THINGS TO DO:
a: In the Pauling article, at what age did Pauling retire from the Stanford University faculty?
b: Using the Pauling article, explain why Pauling set up the Linus Pauling Institute of Science and Medicine.

SOURCE PASSAGE:
--------------------------------------------------

PALO ALTO — Two-time Nobel laureate Linus Pauling says he is heartened by recent findings that large doses of Vitamin E may help prevent heart disease and that Vitamin C may prevent certain cancers.

For a quarter of a century Pauling has researched Vitamin C, Vitamin E and beta-carotene. He advocates taking very large doses of vitamins to prevent heart disease and cancer.

Although some medical colleagues have said his theories are far-fetched, recent evidence appears to support them.

"In the old days I was mentioned as being an example of one of those quacks," said Pauling, his shock of white hair tucked under a trademark black beret.

"Friends of mine, scientists, have said to me, 'You had a great reputation 20 years ago. Why did you spoil it by getting into this crackpot activity?' " he said.

"My answer is: 'I became interested.' "

Pauling, now 92, spoke at his Linus Pauling Institute of Science and Medicine in Palo Alto, which celebrated its 20th anniversary in May. Pauling established the institute to continue his work after retiring from the faculty of Stanford University at age 72.

Pauling also expressed concern with global misery and the lack of effort world leaders have put into solving the world's problems.

Violence among ethnic and religious groups, starvation and a deepening gap between rich and poor in coming years will lead to "catastrophes" of one sort or another, he said. World leaders must address those problems more aggressively.

"The United States and other leading nations of the world need to be more active, more vigorous, in finding solutions to the misery that most people live today," he said.

Pauling received the Nobel Peace Prize in 1962 after years of speaking out about the threats of nuclear war and the harm to humans from atmospheric testing of nuclear weapons. He received his first Nobel Prize in chemistry in 1954 for pioneering work on the chemical bonds that hold molecules together.

"We no longer are in the danger we were in for 40 years of the possibility of extinction of the human race," he said, referring to the end of the U.S.-Soviet confrontation. "But we still aren't making enough progress to eliminate war--small wars--in the world."

Pauling, who in quarter-page ads in the New York Times two years ago criticized President George Bush's intention to attack Iraq, called the Gulf War "an immoral act" and "a slaughter of the Iraqi people" that accomplished nothing.

--------------------------------------------------

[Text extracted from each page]

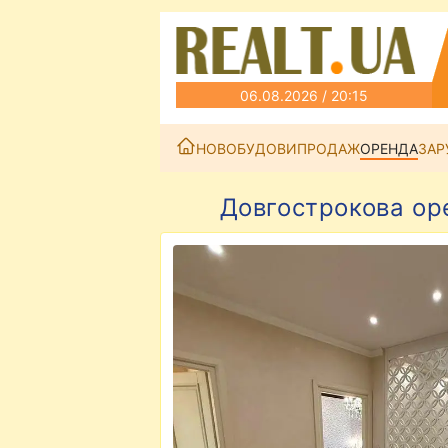
06.08.2026 / 20:15
НОВОБУДОВИ
ПРОДАЖ
ОРЕНДА
ЗАР
Довгострокова оре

--------------------------------------------------

EXPECTED OUTPUTS:
a: He retired at age 72.

b: Pauling established the institute so he could continue his work after retiring from the Stanford University faculty at age 72.